Sometimes the answers come when we do nothing

Lots of work to be done, not much time for it.
Lots of work to be done, not much time for it.

Time gives us the answers to some of the difficult questions in life. For a very long time I really struggling with making enough time for all my online activities. How much time did I need to spend on all the social networks? I just could not get enough done on the blog and it seemed I could only blog once in a blue moon. There was just so much pressure but where was all this pressure coming from? Was it from the world? No it was from me. I was just generating my own pressure and stress. How was I going to solve my problem?

A change in personal circumstances led me to spend much less time online. I became a Maths Teacher last year and it just cut down drastically the amount of time I spent online. Suddenly the problems of how to split my time online disappeared. There was no time to spend online.

With me taking a break from the online world, the pressure that goes with it also seem to disappear. Wow! We live in a small town where there is no traffic and life is quite laid back. This really gave me time to just chill, really!

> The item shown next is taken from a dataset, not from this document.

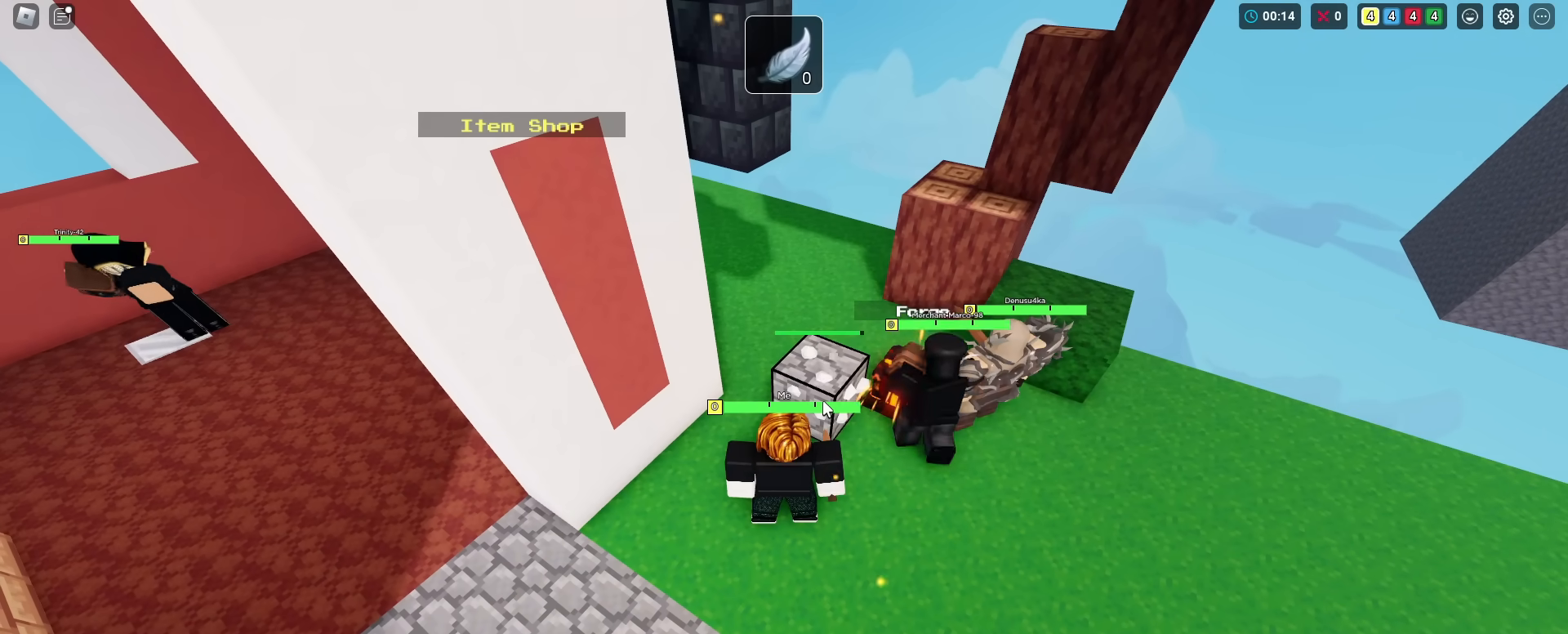
{"keys": [], "mouse_move": "still", "events": []}
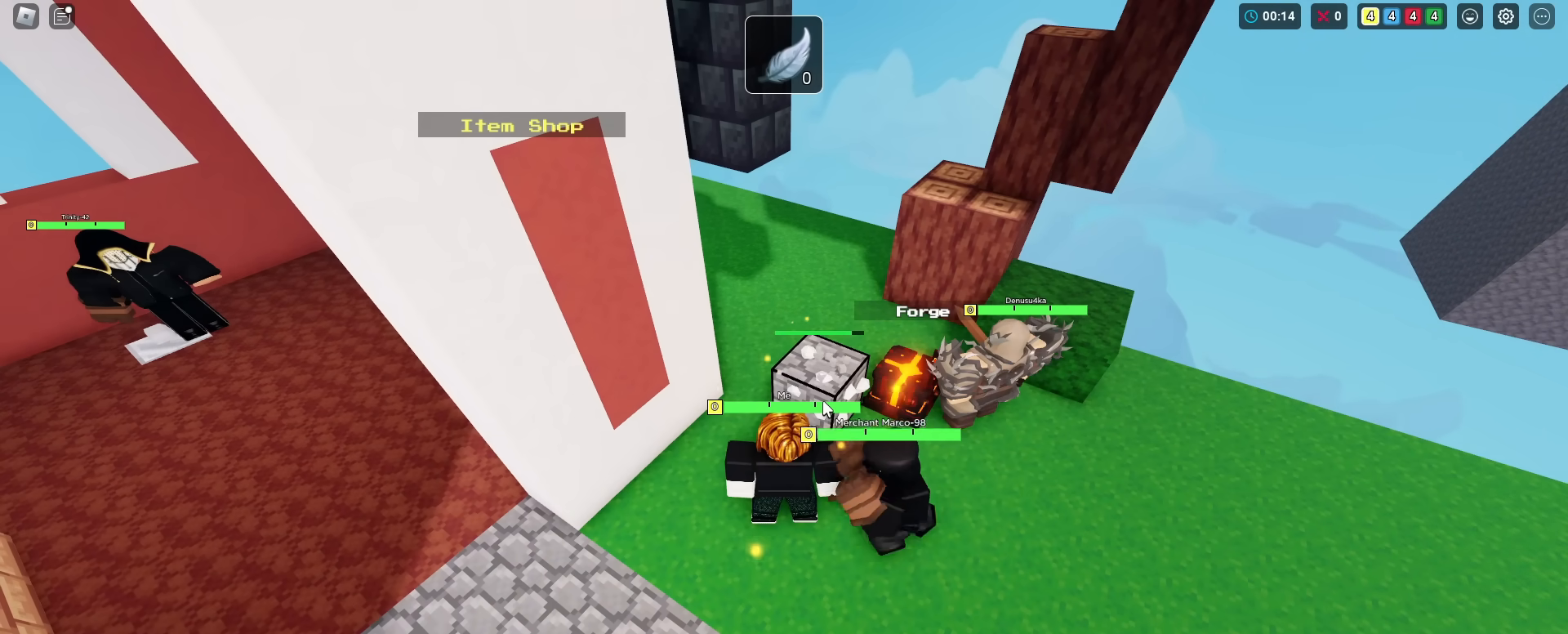
{"keys": [], "mouse_move": "still", "events": []}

As a result of this I neglected my online presence on a few networks especially Twitter. What would happen to my profile? Would the Twitterverse even notice I was going? Facebook was the one platform where I continued to keep a presence.

Now it feels like I can spend much more time online again and for some strange reason, everything feels fine with the priorities. The writing bug is back and I am writing more than ever. However, more importantly I making more time to read. Reading novels, reading classics and just reading in general. The priorities have somehow materialised and I just to know what I want to do and what I don’t want to do. I now prefer to use my Facebook page instead of personal profile for inspirations. I would like to reach more people without necessarily being more commercial.

I deleted some pages I had created which I was no longer using. It just occured to me that even though I had put time into creating some of these things, they were no longer serving their purpose. I detoxed and it feels great. I think I can now blog regularly again.

The time away from a lot of things has done me wonders. It just makes me realise how precious time is.  Sometimes a bit of peace and quiet can really help to put everything in perspective. Reflecting on everything I realise that the answers came when I did nothing, when I let go and in that time chaos was distilled to a beautiful clarity that I live with now!